═════ SOURCE PASSAGE ═════

Read on as Chris gives us a picture of navigating through life with his daughter’s challenges.

 

Dad…
Tap-tap-tap on the shoulder.
Daaa-aaad…
Here I was, trying to focus on God as we worshipped during small group, and my twelve-year-old son couldn’t even leave me alone here. I just wanted a single, solitary moment free of the kids. Sighing meaningfully, I opened my eyes and prepared to remind him that this was time to learn.
Then I saw the look in his eyes. A mixture of anger, embarrassment and helplessness. Instantly I knew what the problem was. Or rather, who the problem was. Familiar thoughts and worries flew into my mind.
I found myself paralyzed with fear, not wanting to deal with it again. A flush of tears stirred under my eyes. I felt lost. Before I could move past this and put my Father Hat on, my wife followed my son out of the room.
Twenty minutes later, she returned to the room. I caught her eye, and she mouthed to me that Cindy hit another child. Apparently our daughter didn’t get to play the Wii game she wanted to play, so she lost emotional control.

Every parent has been here, in this place. Your child is just not acting like you want them to. Like they should act. It seems they are not capable of behaving in public, so you remain on edge. Wondering when and where you will next have to “learn to manage” your child.
We have another level of challenge, one some of you may relate to. Our daughter is autistic and epileptic, so there are certain aspects of Cindy’s behavior that are beyond her ability (and ours) to “manage”.
So many myths about chronic illness can disrupt Cindy’s life and hold her hostage. Moments like her episode in small group remind my wife and I how vital it is to teach our daughter and her brothers the truth and empower them to live unhindered by these terrible lies.
We are all learning each day to push down the worries and focus on how to ensure our whole family knows the important things in life:
We are loved as we are by God.
We are accepted despite how we may act.
Cindy is not less-than because of her illnesses, and she is not defined by her chronic conditions.
She is more than her epilepsy, greater than her autism.

═════ DATASET ENTRIES ═════

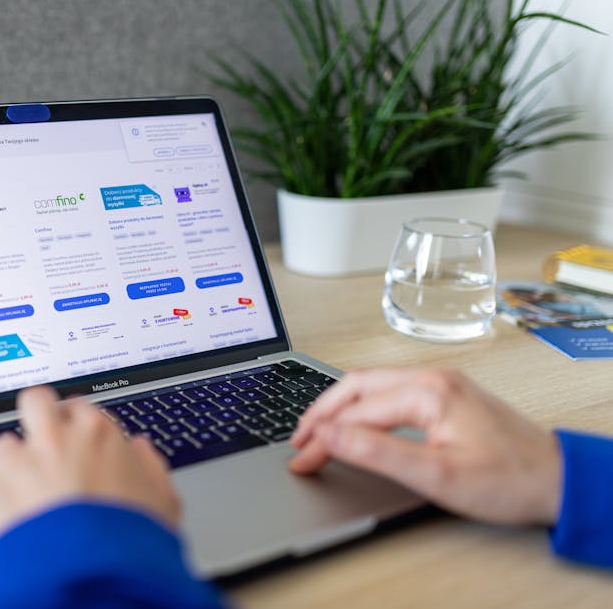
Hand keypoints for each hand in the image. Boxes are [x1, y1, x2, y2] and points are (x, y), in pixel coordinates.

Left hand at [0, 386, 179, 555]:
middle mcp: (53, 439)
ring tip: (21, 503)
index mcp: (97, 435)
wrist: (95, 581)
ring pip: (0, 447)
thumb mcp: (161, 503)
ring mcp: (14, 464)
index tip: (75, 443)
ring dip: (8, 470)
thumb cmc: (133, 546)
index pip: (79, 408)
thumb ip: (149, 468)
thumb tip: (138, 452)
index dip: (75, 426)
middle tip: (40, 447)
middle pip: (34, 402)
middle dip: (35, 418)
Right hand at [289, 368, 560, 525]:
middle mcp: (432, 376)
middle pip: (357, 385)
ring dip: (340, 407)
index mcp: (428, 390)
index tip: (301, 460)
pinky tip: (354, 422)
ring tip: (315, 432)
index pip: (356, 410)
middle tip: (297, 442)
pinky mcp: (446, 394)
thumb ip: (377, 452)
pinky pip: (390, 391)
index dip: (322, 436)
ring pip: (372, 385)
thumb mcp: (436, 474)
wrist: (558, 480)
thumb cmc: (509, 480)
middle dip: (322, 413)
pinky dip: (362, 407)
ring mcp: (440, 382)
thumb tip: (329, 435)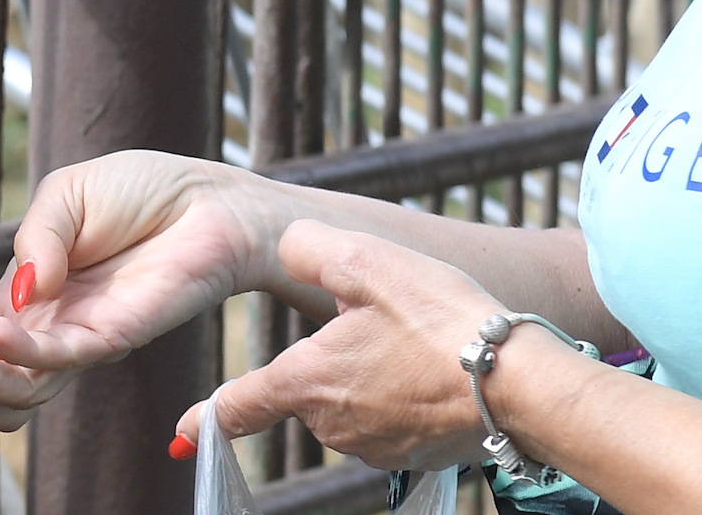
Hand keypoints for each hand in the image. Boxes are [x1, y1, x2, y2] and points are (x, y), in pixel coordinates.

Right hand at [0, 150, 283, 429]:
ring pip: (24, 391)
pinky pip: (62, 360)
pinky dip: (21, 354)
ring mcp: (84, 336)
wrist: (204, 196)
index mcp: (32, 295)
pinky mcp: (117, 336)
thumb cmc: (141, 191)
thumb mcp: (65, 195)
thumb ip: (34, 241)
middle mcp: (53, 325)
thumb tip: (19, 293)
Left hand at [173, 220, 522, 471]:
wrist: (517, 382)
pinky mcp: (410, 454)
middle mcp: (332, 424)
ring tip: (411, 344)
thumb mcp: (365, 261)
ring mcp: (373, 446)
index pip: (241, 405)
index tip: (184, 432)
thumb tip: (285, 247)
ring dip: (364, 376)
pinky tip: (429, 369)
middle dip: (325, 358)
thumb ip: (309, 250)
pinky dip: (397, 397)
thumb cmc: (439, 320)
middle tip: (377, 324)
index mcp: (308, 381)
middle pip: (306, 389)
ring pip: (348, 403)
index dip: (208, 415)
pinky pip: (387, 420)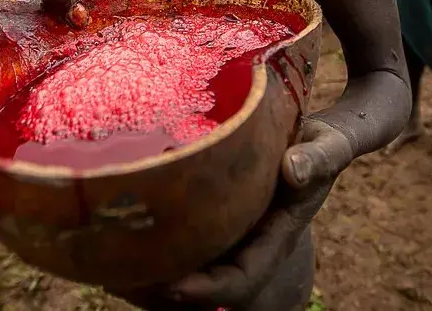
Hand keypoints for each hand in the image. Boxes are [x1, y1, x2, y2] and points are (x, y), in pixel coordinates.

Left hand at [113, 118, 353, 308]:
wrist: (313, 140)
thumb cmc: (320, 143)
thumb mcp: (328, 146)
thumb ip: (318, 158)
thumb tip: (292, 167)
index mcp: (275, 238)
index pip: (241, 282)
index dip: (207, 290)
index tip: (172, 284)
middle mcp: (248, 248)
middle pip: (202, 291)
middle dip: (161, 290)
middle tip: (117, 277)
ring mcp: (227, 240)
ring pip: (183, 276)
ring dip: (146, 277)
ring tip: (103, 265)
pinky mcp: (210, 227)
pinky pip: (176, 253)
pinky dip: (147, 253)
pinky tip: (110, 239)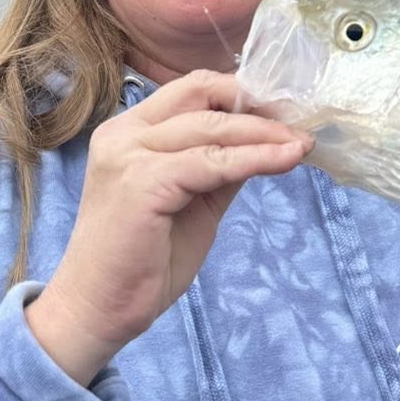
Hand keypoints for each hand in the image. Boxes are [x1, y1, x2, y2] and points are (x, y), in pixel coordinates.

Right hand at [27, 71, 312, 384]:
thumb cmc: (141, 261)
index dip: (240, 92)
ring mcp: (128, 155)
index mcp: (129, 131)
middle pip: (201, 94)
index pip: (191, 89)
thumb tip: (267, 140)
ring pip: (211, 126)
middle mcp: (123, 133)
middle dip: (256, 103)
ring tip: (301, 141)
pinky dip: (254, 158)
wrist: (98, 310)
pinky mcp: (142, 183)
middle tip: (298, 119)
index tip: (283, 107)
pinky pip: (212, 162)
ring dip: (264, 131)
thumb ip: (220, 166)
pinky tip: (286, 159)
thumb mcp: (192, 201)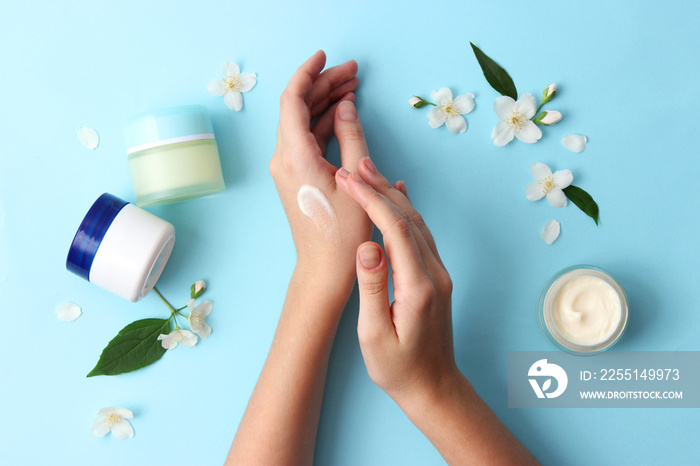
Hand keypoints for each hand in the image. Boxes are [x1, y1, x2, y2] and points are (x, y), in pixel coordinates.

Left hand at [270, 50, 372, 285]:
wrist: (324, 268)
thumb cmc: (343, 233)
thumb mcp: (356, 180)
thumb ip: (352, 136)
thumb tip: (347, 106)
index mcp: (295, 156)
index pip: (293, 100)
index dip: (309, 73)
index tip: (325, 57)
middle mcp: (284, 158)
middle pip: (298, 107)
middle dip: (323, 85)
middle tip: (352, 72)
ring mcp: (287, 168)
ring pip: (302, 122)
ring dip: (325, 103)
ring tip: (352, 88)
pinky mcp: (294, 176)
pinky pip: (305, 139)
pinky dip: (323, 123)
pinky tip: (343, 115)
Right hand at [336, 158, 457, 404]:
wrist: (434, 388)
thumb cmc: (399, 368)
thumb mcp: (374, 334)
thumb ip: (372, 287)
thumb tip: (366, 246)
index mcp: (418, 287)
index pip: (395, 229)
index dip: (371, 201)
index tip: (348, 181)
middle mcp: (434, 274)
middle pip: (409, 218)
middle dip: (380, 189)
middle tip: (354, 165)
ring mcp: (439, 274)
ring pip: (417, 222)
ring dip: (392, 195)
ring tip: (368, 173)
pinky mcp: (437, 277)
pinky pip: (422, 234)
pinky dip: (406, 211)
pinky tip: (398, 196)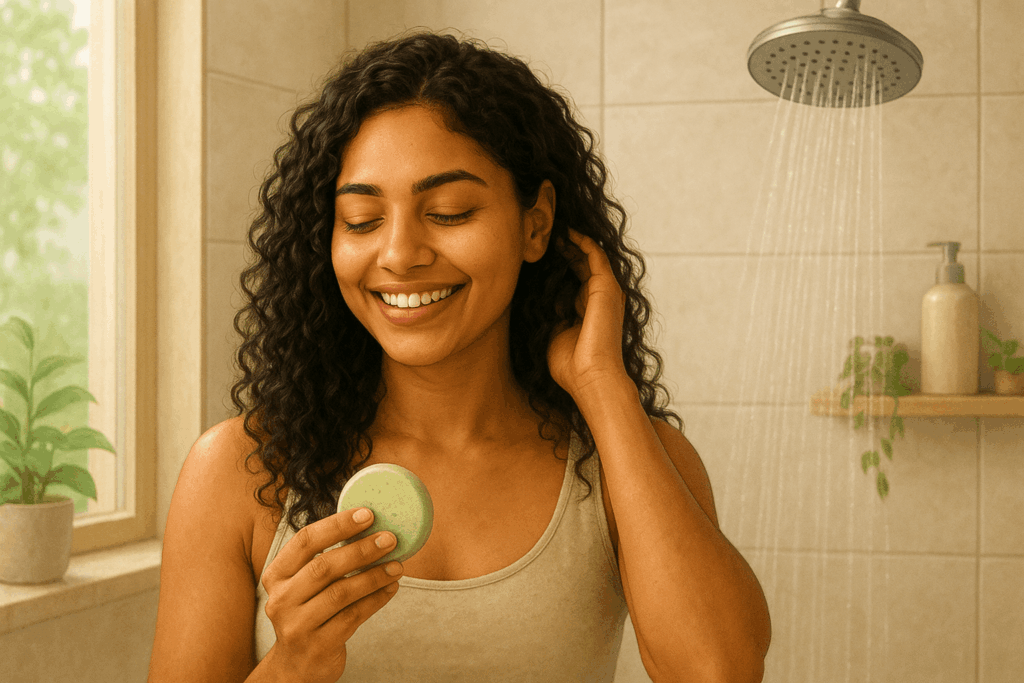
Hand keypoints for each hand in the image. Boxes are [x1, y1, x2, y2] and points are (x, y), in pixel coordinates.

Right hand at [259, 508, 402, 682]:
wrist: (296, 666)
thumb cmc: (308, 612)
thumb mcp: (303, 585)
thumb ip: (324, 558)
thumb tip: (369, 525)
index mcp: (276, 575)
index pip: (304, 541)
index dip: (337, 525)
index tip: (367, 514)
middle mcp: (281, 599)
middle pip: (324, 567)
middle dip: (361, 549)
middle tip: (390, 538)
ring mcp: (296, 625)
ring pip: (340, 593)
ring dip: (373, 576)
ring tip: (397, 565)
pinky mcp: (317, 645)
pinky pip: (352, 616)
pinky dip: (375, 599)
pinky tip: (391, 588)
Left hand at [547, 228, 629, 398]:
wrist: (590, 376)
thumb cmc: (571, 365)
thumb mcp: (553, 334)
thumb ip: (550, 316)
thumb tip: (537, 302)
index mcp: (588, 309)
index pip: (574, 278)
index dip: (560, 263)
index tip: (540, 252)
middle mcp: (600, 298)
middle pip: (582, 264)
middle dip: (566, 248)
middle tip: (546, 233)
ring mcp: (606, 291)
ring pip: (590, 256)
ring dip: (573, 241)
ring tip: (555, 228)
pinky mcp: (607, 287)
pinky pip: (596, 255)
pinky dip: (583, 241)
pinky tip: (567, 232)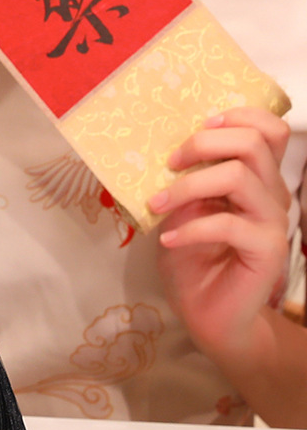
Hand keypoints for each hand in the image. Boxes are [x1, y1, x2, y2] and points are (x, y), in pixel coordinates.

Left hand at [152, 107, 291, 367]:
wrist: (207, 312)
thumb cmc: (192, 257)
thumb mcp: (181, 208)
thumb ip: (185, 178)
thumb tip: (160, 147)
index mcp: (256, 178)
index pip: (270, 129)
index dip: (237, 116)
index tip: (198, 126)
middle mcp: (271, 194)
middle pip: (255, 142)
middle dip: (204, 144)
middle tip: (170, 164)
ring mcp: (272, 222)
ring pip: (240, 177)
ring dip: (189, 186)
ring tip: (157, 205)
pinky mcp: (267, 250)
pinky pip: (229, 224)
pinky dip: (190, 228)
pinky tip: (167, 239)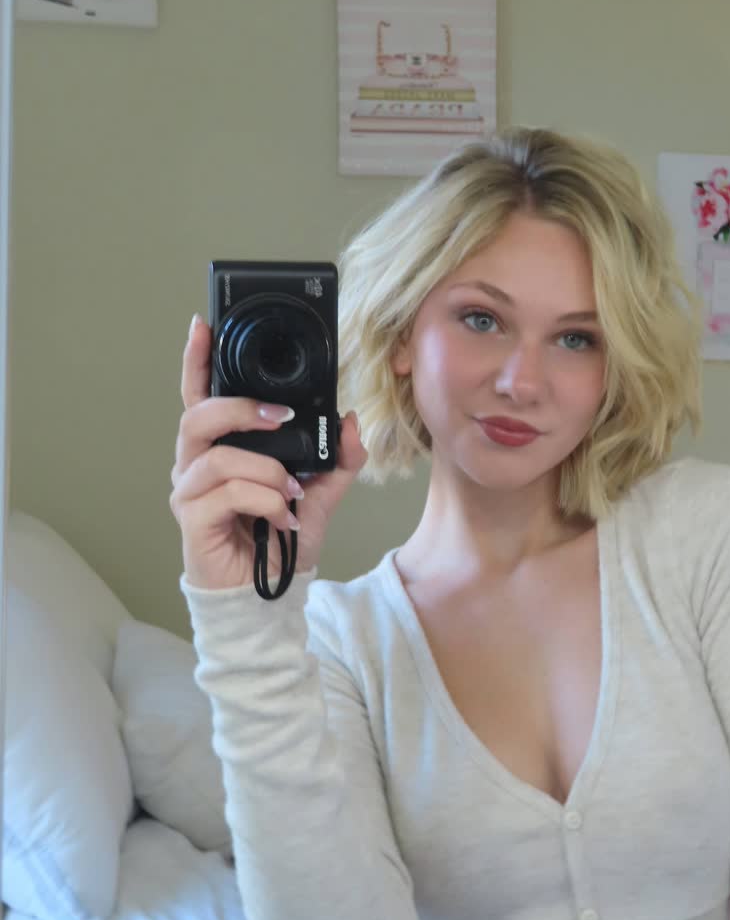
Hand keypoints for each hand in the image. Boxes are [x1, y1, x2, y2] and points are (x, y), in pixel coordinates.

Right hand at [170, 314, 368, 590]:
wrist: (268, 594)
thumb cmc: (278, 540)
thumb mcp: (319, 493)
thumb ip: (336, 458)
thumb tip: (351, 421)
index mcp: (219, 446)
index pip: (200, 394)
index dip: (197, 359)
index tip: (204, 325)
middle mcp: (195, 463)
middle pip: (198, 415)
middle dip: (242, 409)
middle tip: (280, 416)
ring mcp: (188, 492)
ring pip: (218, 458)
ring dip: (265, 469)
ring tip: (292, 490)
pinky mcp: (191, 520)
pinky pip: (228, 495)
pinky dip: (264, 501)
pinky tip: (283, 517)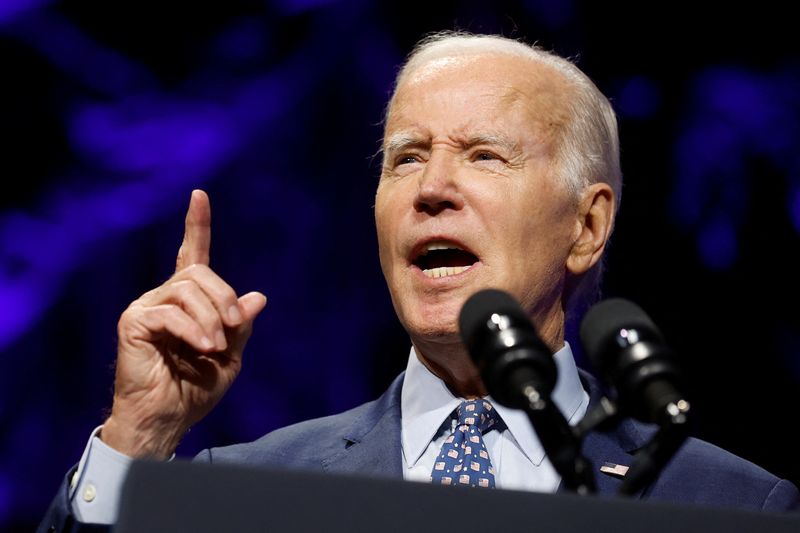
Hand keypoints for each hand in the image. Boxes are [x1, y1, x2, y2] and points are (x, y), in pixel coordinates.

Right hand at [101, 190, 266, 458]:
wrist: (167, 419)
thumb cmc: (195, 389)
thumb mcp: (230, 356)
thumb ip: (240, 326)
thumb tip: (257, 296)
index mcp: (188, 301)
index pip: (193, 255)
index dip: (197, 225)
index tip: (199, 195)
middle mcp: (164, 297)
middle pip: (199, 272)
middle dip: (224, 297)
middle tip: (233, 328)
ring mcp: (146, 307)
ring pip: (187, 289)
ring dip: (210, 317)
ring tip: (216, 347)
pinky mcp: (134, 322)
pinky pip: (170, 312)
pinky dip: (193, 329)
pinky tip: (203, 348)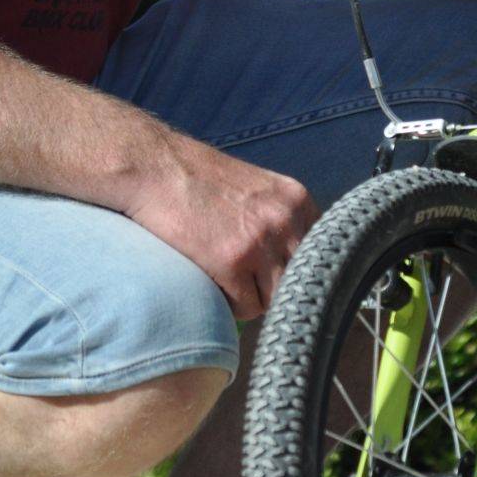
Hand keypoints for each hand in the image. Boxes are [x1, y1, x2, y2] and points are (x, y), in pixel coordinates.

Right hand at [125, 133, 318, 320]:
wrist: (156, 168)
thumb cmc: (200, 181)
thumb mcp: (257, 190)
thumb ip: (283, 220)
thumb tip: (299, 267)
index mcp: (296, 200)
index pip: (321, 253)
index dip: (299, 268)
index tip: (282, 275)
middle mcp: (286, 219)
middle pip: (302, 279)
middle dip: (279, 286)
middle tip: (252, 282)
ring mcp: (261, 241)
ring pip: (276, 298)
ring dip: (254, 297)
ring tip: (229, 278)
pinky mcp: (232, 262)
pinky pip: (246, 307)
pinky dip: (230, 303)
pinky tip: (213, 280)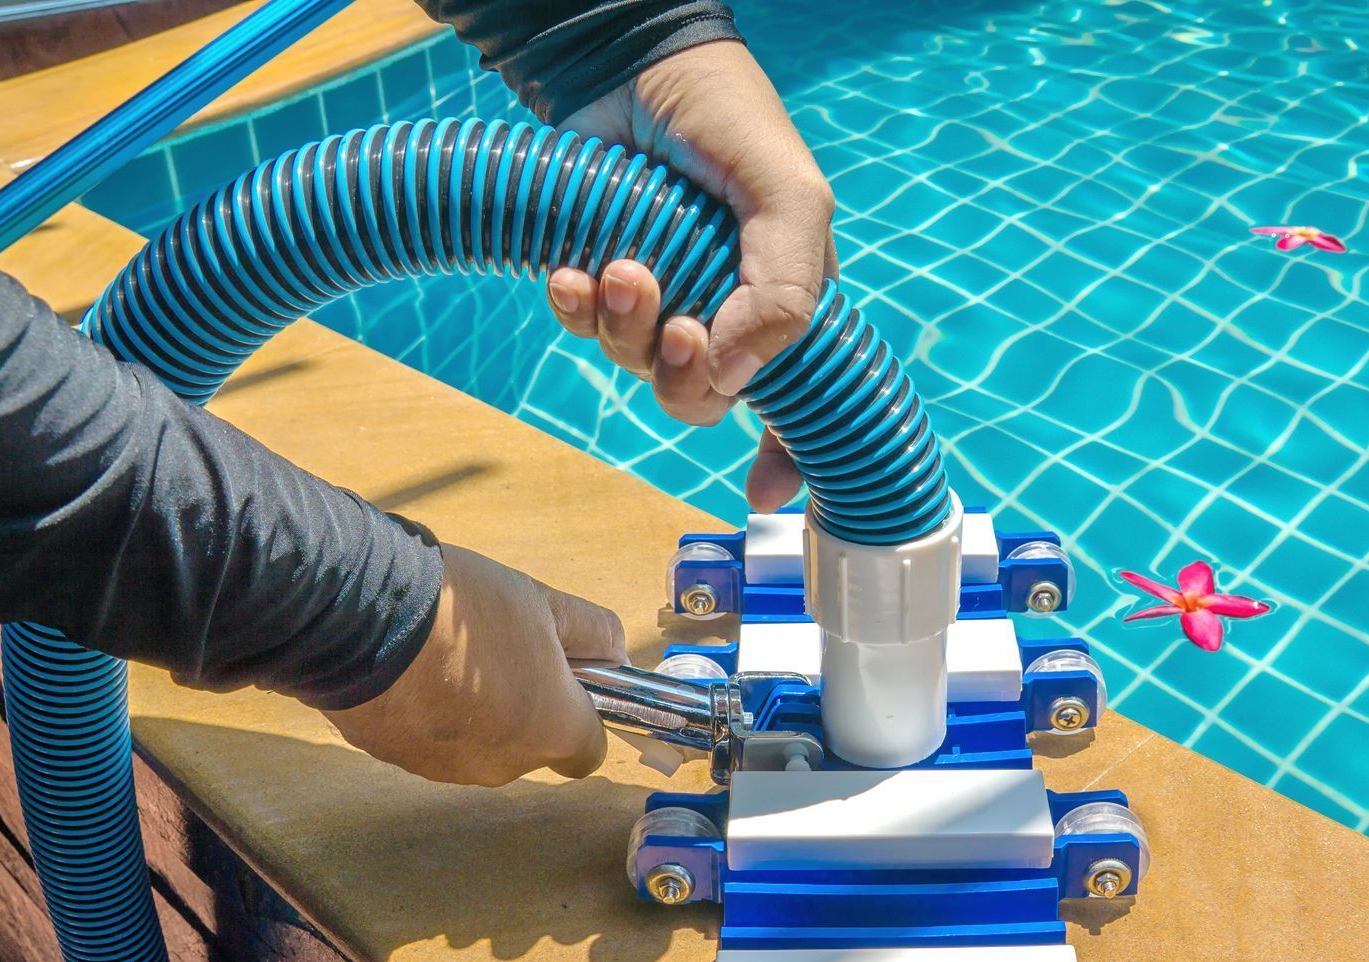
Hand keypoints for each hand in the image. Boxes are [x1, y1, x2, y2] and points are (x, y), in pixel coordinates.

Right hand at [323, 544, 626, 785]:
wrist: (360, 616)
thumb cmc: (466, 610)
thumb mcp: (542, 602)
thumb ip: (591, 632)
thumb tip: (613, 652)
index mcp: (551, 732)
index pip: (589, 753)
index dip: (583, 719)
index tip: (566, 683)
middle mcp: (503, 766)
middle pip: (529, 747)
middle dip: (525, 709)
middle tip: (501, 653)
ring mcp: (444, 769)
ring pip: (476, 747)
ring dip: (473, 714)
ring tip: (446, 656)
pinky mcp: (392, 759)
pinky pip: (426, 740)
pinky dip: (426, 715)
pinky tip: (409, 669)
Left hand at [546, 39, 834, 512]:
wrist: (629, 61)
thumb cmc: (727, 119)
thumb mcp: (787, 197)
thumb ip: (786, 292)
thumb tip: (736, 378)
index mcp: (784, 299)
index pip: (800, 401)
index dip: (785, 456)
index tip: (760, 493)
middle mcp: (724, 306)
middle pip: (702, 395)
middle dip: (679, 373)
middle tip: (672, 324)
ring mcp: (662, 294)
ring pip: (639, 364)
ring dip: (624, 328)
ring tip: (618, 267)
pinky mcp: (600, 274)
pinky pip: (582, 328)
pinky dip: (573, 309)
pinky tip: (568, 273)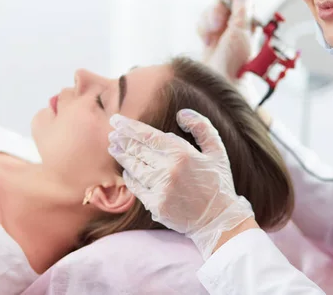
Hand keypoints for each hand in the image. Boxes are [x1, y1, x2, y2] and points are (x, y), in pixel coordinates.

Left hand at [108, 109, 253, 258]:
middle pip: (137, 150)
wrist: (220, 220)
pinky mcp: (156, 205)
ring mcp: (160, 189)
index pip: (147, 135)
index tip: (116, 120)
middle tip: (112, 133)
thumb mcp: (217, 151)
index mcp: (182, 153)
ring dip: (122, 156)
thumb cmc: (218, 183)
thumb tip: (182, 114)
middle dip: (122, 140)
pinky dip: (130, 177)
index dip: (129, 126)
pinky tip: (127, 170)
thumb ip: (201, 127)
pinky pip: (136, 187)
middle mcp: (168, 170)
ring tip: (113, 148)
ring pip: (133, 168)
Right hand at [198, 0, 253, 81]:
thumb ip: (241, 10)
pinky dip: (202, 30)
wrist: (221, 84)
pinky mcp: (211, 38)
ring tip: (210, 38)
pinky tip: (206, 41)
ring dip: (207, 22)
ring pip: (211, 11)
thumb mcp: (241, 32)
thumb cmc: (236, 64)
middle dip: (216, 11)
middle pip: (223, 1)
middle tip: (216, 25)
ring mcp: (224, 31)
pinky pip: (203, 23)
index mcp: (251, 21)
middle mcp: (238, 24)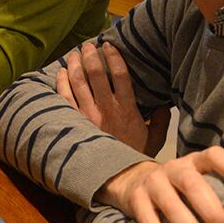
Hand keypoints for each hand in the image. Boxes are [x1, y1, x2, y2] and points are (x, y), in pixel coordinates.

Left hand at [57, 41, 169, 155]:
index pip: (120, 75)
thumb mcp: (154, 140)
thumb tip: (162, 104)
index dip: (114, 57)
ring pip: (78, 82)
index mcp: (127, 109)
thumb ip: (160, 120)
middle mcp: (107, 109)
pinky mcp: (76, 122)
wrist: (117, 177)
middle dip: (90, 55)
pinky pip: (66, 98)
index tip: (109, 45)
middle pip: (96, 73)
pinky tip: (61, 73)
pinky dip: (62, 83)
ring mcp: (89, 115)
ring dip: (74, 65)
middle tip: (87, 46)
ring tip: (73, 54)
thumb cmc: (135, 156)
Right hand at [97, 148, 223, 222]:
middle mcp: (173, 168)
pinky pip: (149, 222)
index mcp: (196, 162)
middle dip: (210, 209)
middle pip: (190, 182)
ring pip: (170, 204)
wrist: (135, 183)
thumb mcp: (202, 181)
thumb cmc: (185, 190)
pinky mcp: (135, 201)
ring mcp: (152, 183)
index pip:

═════

- **HOW TO COMPLETE THIS TASK**
Please answer these questions from the passage about Cindy:
(a) How old is the son who tapped his father on the shoulder?
(b) What did Cindy do after she didn't get to play the Wii game she wanted?
(c) Which two conditions does the passage say Cindy has?

- **WRITTEN RESPONSE**
(a) Twelve years old.
(b) She hit another child.
(c) Autism and epilepsy.